● TASK BRIEF
Your answer should be each line of the entries that contains the word "artistique", copied in full.

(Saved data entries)

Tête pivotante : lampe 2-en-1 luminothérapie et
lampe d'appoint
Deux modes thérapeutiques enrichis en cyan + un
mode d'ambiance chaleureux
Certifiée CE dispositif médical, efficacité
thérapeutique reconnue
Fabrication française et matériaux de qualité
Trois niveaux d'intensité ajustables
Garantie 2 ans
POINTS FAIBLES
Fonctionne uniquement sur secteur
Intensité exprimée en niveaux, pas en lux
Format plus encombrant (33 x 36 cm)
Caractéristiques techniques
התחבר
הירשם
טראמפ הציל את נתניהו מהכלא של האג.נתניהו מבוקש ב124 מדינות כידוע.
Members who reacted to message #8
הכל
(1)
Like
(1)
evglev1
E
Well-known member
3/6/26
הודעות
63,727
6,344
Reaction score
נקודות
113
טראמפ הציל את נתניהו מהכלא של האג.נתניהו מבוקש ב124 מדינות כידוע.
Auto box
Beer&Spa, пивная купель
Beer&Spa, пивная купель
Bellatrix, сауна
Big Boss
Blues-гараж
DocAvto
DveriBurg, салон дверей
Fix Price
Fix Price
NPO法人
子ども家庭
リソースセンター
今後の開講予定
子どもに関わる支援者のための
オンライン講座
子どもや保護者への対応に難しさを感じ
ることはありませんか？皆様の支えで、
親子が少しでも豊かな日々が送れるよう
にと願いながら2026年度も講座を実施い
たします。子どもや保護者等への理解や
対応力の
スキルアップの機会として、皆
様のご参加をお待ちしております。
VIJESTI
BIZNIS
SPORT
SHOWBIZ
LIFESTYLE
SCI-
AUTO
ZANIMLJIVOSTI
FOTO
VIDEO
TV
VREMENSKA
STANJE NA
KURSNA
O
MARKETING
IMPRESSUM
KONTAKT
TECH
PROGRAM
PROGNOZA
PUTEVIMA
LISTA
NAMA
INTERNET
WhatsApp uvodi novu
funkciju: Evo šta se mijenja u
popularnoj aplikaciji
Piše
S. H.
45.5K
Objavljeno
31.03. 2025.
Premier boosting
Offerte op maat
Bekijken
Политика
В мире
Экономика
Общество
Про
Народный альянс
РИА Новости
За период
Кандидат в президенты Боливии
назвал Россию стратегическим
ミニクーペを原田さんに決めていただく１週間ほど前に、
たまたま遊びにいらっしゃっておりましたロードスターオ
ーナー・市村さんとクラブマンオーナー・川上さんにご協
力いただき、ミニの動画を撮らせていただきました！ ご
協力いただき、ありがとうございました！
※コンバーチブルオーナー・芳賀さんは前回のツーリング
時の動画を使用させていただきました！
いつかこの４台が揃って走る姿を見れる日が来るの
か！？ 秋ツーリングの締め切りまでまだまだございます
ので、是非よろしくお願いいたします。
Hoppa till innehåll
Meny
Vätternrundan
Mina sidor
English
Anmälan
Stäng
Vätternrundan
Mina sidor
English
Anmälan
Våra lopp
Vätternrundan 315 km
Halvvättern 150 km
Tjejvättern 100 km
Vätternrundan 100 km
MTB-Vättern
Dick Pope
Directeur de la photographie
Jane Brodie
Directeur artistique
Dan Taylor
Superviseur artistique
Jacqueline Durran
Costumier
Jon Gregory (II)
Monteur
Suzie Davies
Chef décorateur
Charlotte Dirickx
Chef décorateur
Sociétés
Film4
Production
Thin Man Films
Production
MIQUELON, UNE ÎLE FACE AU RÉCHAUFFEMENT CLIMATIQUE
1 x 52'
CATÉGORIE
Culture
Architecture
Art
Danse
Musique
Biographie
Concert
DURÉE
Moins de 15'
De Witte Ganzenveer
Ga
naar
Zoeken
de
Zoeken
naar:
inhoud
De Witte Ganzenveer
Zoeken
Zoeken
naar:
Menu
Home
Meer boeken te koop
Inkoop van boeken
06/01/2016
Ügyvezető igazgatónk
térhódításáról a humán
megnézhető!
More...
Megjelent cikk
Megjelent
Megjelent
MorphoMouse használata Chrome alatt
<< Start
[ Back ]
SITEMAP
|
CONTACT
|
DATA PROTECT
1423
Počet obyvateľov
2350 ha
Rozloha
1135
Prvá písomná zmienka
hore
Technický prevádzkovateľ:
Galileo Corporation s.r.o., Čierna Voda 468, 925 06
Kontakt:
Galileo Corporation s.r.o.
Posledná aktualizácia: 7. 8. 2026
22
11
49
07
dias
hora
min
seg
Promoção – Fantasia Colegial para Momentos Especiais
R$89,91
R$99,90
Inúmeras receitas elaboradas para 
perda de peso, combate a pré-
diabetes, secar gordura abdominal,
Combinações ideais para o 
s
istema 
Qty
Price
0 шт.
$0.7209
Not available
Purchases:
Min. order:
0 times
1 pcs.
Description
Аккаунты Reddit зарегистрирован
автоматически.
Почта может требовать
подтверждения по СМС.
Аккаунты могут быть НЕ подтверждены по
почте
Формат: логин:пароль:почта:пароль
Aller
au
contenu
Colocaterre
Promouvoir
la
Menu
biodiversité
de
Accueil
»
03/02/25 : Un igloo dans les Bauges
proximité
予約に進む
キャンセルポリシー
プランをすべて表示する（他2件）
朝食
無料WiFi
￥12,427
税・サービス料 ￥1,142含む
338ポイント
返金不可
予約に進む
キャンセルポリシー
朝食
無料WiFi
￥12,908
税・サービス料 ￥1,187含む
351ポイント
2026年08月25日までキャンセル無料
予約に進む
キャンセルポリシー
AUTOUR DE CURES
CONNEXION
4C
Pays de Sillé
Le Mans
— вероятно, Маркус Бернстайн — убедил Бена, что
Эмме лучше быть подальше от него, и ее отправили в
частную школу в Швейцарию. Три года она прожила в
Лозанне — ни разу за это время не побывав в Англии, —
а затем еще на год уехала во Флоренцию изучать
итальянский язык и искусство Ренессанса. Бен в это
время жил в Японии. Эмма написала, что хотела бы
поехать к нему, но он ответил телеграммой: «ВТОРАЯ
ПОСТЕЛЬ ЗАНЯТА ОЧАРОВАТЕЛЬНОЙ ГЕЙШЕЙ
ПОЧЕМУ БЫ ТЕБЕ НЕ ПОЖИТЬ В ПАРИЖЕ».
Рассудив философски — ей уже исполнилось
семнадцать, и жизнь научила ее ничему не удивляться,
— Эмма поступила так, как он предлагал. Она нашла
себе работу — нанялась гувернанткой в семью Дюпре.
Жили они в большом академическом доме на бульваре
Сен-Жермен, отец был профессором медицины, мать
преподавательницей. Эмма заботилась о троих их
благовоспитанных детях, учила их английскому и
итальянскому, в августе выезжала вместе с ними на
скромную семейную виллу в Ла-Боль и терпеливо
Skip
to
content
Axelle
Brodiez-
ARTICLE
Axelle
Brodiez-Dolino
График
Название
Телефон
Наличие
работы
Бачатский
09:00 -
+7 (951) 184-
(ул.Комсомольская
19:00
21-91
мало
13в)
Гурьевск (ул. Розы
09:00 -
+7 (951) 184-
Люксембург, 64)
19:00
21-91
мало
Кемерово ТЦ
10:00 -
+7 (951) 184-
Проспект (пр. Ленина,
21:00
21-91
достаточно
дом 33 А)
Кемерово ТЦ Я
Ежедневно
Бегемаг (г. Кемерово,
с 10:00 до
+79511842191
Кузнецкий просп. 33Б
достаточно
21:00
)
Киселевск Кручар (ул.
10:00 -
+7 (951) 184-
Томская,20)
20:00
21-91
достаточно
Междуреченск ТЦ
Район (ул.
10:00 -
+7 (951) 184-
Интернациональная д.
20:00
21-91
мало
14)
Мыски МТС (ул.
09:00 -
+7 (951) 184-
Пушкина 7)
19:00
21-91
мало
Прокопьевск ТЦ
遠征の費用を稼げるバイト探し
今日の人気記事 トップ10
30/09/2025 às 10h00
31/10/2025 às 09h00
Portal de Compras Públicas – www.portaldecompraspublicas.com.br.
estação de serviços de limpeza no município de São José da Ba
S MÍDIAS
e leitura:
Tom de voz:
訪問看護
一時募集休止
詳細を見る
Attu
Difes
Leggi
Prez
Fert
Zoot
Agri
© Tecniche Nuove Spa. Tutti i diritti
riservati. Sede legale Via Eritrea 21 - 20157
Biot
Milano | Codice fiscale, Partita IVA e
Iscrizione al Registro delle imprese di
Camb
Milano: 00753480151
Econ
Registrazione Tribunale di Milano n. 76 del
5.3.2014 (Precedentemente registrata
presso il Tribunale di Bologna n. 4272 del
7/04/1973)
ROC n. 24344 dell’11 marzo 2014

● FINAL ANSWER
Directeur artistique
Superviseur artistique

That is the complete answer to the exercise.